> _抜粋文_:
•••••

読友のsatieさんの感想に触発されて、急に読みたくなり積読本の山から探し出してきた。他にもそうさん、ayaka*さん、sagatakさんの推薦も。たしかに、これまでに読んだ藤沢周平の作品(とはいっても、まだ15冊くらいなのだが)の中では1,2を争うものだろう。400頁を越える本格的な長編小説なのだが、構成は実に見事。まずは序章の蛇の件りで即座に物語世界に引き込まれ、終章でそれを回想する時には、主人公の文四郎とともに、物語を共に生きた満足感に浸ることができる。随所に共感できるシーンに満ちた作品だった。

2012/10/25

ミカママ

藤沢さんの作品、誤解してました。コテコテの時代小説、苦手な剣術モノなんだとばかり。結論から言うと、これは時代小説ですらないです。青春小説、もしくは私の大好きなすれ違い系の恋愛小説・・・。文四郎くんが切腹を果たした父上(継父)の遺体を引き取りにひとりで処刑場に行くところなんぞは、涙が止まりませんでした。その後の順調な出世が、わが息子のことのようにうれしく。ラスト・・・初恋のおふくちゃんとは結ばれたんでしょうか、それとも口吸いだけ?なんて下世話なことがどうでもよくなるような、素晴らしい作品でした。

2015/11/01

HIRO1970

⭐️⭐️⭐️時代小説好きを忘れかけた頃にまた出逢いがありました。これだから本の愉しみはやめられません。藤沢先生は初めて手に取りましたが、自然や気候の微妙な移り変わり、1日の中の日射しの明暗の濃淡の違い、芝居の書き割りと言うより映画を観ているかのように脳の中に映像が浮かび上がり、夏の日の夕暮れや凍えるような冬の夜が迫ってきました。少年期から青年期を経て老年期まで余すところ無く主人公と友人達の成長を描ききっています。人間の魂には歳を経ても揺るがない焔があると思える素敵な結末でした。

•••••

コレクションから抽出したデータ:

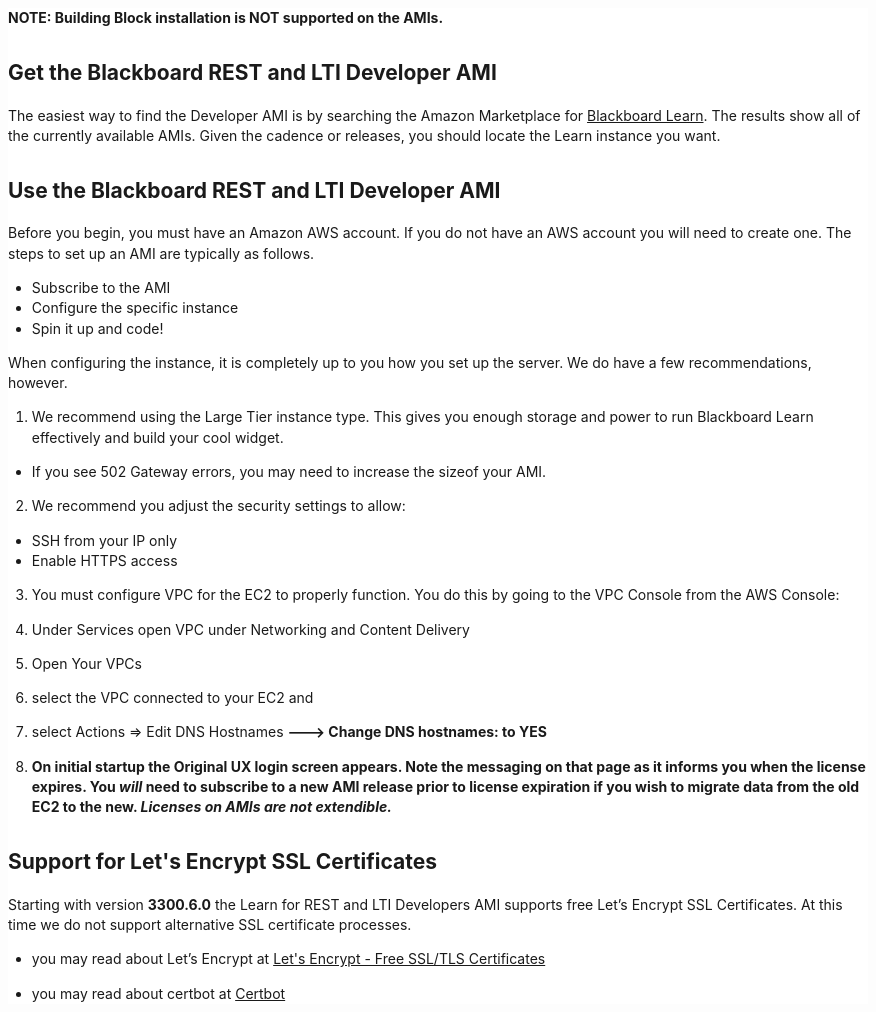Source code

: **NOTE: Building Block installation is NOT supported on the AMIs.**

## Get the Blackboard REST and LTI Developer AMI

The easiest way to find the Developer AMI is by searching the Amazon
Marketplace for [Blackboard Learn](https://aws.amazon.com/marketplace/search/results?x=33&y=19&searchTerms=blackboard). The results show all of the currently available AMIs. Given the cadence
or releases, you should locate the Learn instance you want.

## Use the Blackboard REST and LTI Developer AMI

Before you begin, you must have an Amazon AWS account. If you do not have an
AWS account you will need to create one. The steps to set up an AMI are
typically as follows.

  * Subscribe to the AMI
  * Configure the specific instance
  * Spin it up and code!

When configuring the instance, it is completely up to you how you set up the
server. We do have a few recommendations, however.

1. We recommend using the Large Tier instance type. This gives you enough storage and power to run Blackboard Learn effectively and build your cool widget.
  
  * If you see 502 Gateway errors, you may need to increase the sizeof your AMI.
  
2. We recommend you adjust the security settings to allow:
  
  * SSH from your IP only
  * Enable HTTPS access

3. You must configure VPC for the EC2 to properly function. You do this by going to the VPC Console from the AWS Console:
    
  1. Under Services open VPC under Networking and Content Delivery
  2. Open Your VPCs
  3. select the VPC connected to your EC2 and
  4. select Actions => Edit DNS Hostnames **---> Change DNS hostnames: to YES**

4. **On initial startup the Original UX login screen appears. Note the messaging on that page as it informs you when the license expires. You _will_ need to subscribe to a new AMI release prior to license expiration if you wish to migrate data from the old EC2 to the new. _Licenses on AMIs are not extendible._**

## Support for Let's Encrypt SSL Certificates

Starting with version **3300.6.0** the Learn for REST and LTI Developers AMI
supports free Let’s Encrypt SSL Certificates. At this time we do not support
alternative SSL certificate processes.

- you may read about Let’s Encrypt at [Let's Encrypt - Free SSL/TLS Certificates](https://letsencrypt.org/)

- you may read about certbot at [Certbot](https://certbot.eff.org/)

•••••

抜粋文で、文四郎がひとりで処刑場へ行った目的を答えてください。 資料は抜粋文とは関係がない。

> _解答欄_: 切腹を果たした父上（継父）の遺体を引き取るため。